# DOCUMENT TEXT:
<<<<
2011-04-14 Thread Brian Sutorius
While the Streaming API may not provide processed results to you in
the way that search queries can (logical ORs, etc.), it's a more
scalable solution for returning a lot of Tweets. Our search system can
rate limit queries if they become too computationally expensive (in
addition to the normal query limit), so continuing to add parameters
to the query up front rather than doing this processing yourself may
cause you to keep running into limits. Ultimately, circumventing the
limits put in place by our APIs is not allowed by our API ToS, and
building your architecture this way just to get around the defaults is
something we strongly discourage. If you keep being rate limited, you
should think about re-factoring your prioritization strategy.

Can you go into a little more detail about what your application does?
We might be able to guide you towards a mix of Streaming API and
search queries that gets you what you need but stays within the rate
limits.

Brian Sutorius
Twitter API Policy

On Apr 13, 10:28 am, Corey Ballou  wrote:
> I'm still looking for a community leader answer on this one.
>
> On Apr 11, 5:50 pm, Corey Ballou  wrote:
>
>
>
> > Thanks for the reply, I appreciate it.
>
> > I have concerns regarding the streaming APIs, which mainly concern the
> > following:
>
> > * usage of logical OR when using locations
> > * firehose limitations
> > * the user’s location field is not used to filter tweets
> > * increased application complexity for parsing the resulting stream of
> > data back out into individual searches
>
> > I know that the Search API is not Twitter's preferred choice, but it's
> > currently returning the best applicable results for my application.
> > It's also worth noting that the API recently received a drastic
> > improvement to speed which should theoretically relax the strain on
> > the API:
>
> >http://engineering.twitter.com/2011/04/twitter-search-is-now-3x-faste...
>
> > I guess I'm mainly interested in knowing whether @twitterapi will
> > allow me to use the Search API in the manner I indicated above?
> > Essentially I would be willing to guarantee the application worker
> > nodes handles 420 rate limiting errors accordingly while still
> > supporting multiple twitter accounts and searches.
>
> > On Apr 11, 1:05 pm, "M. Edward (Ed) Borasky" 
> > research.net> wrote:
> > > I don't see an answer here, but I'll tell you how *I* would go about
> > > implementing this:
>
> > > 1. Switch to the Streaming API. Using Search in an application puts a 
> > > strain
> > > on Twitter's servers and makes it difficult to Twitter to manage capacity.
> > > That's why it's rate-limited and why the rate limits aren't publicly
> > > disclosed.
>
> > > 2. If your application is a desktop application, use User Streams. If it 
> > > is
> > > a server, use User Streams on a desktop or the low-frequency free access 
> > > to
> > > Streaming on a server to prototype and develop. Your target for a server
> > > will be Site Streams, but that's in closed beta at the moment IIRC.
>>>>
# REQUIREMENT 1:
Retype the passage from the Twitter API thread, starting at "Can you go into" up to and including "on this one.".
# REQUIREMENT 2:
In one to three sentences, explain why the Twitter API thread says that continuing to add parameters to a search query up front may cause you to keep running into limits.

# MATERIAL SUPPLIED:
<<<<
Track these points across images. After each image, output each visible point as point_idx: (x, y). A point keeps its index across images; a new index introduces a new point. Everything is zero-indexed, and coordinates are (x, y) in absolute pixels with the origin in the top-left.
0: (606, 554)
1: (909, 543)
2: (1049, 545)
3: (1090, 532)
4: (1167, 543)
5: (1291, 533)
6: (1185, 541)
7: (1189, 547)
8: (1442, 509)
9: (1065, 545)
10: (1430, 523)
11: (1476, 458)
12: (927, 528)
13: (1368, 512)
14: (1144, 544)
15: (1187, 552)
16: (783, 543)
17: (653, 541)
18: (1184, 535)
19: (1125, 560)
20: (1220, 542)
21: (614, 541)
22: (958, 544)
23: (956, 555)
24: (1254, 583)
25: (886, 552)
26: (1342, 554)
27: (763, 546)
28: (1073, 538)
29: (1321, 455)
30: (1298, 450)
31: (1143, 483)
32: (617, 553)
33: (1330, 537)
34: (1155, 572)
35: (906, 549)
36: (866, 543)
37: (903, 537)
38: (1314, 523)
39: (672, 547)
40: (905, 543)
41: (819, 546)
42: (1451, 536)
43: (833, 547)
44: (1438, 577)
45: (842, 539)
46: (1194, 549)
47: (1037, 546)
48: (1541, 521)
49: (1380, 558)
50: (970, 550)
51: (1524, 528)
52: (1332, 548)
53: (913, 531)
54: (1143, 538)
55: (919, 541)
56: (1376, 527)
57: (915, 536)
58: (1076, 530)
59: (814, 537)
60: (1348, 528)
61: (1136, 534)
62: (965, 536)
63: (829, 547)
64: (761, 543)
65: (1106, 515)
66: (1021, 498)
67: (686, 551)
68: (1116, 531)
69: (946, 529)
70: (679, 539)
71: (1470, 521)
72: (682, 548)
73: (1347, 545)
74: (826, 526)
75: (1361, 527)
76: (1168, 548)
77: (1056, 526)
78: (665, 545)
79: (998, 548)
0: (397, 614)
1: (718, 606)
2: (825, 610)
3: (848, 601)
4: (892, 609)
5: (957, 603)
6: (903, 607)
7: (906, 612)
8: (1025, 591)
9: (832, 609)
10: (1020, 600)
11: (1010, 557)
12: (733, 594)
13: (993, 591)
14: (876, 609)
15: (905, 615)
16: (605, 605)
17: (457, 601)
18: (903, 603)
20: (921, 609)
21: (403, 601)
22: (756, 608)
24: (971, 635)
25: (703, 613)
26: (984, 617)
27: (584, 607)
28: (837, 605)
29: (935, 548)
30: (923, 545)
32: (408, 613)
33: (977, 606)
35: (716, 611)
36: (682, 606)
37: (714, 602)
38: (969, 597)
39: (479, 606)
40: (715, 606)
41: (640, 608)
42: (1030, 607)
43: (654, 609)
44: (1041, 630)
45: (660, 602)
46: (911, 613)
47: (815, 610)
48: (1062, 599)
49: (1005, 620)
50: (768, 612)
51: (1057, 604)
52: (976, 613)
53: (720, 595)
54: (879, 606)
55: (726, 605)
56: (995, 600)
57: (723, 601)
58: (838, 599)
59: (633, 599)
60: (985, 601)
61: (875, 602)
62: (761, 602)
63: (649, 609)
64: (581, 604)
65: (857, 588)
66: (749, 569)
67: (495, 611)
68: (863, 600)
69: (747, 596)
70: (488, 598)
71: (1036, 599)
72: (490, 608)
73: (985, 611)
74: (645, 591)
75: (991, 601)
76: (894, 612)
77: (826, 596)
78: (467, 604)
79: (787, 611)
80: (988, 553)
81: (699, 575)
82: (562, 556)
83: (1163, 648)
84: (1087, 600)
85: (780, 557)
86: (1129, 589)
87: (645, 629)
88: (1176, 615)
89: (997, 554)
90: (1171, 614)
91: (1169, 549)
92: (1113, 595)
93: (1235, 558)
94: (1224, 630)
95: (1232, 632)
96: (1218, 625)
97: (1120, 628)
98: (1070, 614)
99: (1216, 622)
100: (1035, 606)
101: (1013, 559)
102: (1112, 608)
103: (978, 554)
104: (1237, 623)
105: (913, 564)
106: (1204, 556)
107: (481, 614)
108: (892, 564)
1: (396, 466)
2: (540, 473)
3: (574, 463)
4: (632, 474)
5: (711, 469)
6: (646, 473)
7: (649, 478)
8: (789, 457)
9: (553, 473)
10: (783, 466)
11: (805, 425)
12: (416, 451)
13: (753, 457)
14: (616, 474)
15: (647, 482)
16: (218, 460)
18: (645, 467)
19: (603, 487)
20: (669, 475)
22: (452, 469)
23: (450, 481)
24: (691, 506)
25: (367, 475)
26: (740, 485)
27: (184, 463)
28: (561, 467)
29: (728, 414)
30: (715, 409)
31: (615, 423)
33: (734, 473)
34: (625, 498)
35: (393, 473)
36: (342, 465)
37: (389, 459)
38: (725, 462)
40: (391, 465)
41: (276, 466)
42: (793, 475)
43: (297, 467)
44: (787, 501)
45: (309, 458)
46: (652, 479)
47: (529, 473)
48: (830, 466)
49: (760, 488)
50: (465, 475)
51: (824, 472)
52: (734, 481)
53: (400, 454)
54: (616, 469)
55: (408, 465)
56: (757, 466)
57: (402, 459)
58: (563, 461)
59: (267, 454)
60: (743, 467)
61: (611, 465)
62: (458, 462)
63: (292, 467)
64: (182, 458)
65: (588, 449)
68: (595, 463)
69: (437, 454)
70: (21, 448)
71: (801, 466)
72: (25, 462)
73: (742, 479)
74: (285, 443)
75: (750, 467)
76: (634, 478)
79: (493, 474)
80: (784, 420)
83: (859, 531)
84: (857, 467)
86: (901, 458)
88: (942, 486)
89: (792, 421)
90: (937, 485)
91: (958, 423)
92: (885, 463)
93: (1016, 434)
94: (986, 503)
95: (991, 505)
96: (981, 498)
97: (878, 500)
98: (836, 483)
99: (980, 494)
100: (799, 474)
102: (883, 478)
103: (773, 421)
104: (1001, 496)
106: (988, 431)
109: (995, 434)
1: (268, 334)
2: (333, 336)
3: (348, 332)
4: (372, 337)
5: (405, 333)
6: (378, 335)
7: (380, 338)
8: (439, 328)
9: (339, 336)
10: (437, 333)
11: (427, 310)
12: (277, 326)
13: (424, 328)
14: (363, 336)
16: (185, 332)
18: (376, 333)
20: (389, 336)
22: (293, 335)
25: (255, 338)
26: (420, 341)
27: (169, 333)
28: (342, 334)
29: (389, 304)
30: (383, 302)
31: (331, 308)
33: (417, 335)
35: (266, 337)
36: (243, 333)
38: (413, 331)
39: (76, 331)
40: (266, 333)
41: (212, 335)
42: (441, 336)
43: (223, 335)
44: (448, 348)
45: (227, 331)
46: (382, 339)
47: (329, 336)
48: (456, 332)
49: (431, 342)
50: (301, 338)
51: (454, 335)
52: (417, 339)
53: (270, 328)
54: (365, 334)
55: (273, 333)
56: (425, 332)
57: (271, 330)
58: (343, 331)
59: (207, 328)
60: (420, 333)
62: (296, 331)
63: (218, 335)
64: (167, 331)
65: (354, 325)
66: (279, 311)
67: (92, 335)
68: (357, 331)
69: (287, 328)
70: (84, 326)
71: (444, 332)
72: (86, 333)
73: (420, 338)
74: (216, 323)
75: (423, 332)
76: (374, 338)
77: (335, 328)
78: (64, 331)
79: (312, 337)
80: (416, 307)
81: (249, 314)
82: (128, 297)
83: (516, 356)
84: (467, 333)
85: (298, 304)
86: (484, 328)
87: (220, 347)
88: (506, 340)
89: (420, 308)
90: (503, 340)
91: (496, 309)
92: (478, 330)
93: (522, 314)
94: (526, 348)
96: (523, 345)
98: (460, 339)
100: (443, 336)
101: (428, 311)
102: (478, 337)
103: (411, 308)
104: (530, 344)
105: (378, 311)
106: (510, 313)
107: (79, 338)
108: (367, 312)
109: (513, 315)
>>>>
# YOUR SOLUTION 1:
Can you go into a little more detail about what your application does?
We might be able to guide you towards a mix of Streaming API and
search queries that gets you what you need but stays within the rate
limits.

Brian Sutorius
Twitter API Policy

On Apr 13, 10:28 am, Corey Ballou  wrote:
> I'm still looking for a community leader answer on this one.

# YOUR SOLUTION 2:
The search system can rate limit queries that become too computationally expensive, in addition to the normal query limit. Adding parameters to the query instead of doing that processing yourself can keep triggering those limits.